'Teachers on the table', bodies donated to UCT's anatomy laboratory for dissection by second-year medical students, are a vital part of medical education, even when the donor is a centenarian - a trend that's increasing, says Professor Graham Louw.
Louw was speaking at the cadaver dedication ceremony in the Student Learning Centre. Each year students honour the body donors and thank their families, often in song and verse. The observance provides what health sciences dean Professor Wim de Villiers called "a time of reflection and celebration".
Body donors - 'silent mentors' to students as they discover the intricacies of human anatomy - are a gift to the university and are treated with care and dignity, Louw told their families.
"Respect and ethics are vital in training to be a doctor," added Professor Malcolm Collins, head of the Department of Human Biology.
For many students it's a rite of passage, said De Villiers; their first confrontation with death.
One family spoke fondly of their 100-year-old aunt, a donor who'd died in fine fettle, with no hint of Alzheimer's or dread disease.
And there were more donors like her, said Louw, referring to two 101-year-old men who had arrived at the faculty's mortuary.
"There's been a change in the demographics of the bodies we receive. More and more are over 100 years old, a reflection of improving quality of health, advanced healthcare services, and better education about health care.
"Ten to 20 years ago most were aged between 70 and 80. This has shifted by 20 years; we're now getting donors in their 90s and early 100s. People are surviving illnesses that they didn't in the past. It's one of the reasons many older people donate their bodies; medical progress gave them so much."
Older bodies are also useful teachers, showing, for example, the ravages of lifelong alcohol abuse on the liver, the demise of the female reproductive system post-menopause, and the accumulative effects of HIV and TB.
Each cadaver is a mirror of a life: the appendectomy scar; the stainless steel pins in a bone; pacemakers; breast implants; prostheses; and synthetic lenses.
"Every body has a story to tell," said Louw.
Males are now also better represented among donors, he went on, thanks to better medical intervention and treatment for the testosterone- and adrenaline-driving behaviour that causes heart attacks and strokes - and car accidents.
Today's donors are also taller than their counterparts in the past. Stainless steel tables recently replaced the original marble dissection tables, which dated back over 100 years. These are easier to clean, but they also accommodate cadavers that are now 10 to 20cm taller than they were a century ago.
Unfortunately, very few teenage or younger bodies are donated, and this gap is noticeable in the curriculum. "You can't take adult anatomy and shrink it; children are very different," said Louw.

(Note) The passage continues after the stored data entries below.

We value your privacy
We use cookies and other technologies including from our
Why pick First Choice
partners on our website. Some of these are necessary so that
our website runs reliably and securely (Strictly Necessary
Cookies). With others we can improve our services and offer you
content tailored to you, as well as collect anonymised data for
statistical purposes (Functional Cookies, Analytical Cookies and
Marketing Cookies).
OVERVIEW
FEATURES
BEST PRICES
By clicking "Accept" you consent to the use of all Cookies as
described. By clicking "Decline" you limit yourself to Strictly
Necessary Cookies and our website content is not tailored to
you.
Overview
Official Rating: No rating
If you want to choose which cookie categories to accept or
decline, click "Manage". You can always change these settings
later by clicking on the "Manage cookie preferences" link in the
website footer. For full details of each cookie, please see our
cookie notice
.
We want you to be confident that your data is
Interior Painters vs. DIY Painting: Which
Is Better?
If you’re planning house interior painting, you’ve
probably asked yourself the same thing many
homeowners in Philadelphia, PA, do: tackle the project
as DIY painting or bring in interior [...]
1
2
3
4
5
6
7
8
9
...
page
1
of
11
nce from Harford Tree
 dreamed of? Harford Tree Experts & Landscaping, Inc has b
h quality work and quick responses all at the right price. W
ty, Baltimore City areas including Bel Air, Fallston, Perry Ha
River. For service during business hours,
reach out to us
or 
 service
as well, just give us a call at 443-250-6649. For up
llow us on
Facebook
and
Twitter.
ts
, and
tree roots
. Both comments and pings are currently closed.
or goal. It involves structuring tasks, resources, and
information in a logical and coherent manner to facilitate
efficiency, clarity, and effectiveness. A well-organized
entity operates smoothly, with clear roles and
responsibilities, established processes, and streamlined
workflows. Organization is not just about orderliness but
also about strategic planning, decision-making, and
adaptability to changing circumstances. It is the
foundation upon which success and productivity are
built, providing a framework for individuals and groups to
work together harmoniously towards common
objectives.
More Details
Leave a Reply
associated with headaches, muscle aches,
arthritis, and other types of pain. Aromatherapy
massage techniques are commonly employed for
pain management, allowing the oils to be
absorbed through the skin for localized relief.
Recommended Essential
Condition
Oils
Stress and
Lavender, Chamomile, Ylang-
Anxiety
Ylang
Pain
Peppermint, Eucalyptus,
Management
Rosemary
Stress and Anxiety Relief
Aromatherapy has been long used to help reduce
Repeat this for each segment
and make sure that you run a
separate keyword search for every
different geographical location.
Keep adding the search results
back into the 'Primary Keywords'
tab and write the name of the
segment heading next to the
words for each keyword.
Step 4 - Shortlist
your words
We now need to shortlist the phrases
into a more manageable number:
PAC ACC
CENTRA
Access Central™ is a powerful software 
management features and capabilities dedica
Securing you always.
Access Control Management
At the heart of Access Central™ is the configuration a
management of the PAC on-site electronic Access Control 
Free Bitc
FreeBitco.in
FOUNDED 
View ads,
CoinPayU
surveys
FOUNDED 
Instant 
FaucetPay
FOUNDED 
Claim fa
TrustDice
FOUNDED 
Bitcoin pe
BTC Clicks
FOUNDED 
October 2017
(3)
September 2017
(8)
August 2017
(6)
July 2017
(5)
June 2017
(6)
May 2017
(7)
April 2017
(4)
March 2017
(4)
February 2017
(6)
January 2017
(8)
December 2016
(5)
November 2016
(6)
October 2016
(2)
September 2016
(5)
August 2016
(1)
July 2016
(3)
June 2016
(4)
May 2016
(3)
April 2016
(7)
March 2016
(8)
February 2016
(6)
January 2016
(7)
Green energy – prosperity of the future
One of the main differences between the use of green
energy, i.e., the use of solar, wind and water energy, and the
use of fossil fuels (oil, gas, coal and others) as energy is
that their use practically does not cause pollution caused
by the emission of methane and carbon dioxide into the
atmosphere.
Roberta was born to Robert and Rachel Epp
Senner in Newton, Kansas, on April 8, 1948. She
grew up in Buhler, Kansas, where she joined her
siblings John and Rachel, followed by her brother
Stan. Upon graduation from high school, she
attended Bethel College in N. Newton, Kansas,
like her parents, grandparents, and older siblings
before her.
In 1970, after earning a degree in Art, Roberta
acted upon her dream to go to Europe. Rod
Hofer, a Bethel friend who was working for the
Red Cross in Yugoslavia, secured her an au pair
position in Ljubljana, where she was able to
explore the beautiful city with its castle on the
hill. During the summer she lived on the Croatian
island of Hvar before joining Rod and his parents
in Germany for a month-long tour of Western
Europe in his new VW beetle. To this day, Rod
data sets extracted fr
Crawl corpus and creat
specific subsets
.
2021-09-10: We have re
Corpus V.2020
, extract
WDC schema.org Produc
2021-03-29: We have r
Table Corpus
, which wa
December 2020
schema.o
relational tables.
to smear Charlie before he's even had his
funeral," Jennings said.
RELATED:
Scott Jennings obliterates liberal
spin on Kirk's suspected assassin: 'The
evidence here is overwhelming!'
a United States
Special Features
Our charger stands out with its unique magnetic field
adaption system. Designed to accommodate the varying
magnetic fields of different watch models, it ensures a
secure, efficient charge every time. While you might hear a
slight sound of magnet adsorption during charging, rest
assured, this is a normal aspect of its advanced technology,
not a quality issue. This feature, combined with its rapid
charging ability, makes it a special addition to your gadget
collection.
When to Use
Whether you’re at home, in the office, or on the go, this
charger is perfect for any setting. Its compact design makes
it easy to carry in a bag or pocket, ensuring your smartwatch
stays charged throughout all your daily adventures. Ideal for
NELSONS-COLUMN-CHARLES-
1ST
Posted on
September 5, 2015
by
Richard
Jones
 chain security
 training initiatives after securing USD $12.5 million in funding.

Somerset Hospital donates newborns - those who are stillborn or die of natural causes, and whose mothers abandon the bodies - for neonatal studies. Half of the adult bodies donated are unclaimed: paupers, prisoners, and the homeless.
Louw paid tribute to them too. "We remember the people who came to us without an identity, without a name. They were marginalised by society, and at least today we can express gratitude that we were able to use their bodies and give them a dignified passing."
Some bodies are embalmed for the dissection table; others are frozen for surgical teaching; while some are used to practise new techniques. Others still are plastinated (the fat and water are replaced by silicon) and are used for demonstration.
Paradoxically, donors help improve quality of life.
"The donors make it possible for future doctors to understand anatomy; not just to learn it from a book, but to actually see the three-dimensional structure of the body - and this, even with all our modern technology, is critically important," said Collins. After the ceremony, a son whose mother had donated her body said to the students: "Thank you. You guys are the future and my mom would have been so proud of you."
Another had been the partner of a donor for 25 years.
"Steve and myself were models for art students all over the country, and at the end we always thought we would educate people; so we thought we'd donate our bodies to science."
In closing, De Villiers said that as part of their training, students were being hardwired to care for patients in a community, "part of a transformative experience".
Body donors, he added, were examples of a 'good death'; selfless, and with a greater cause in mind.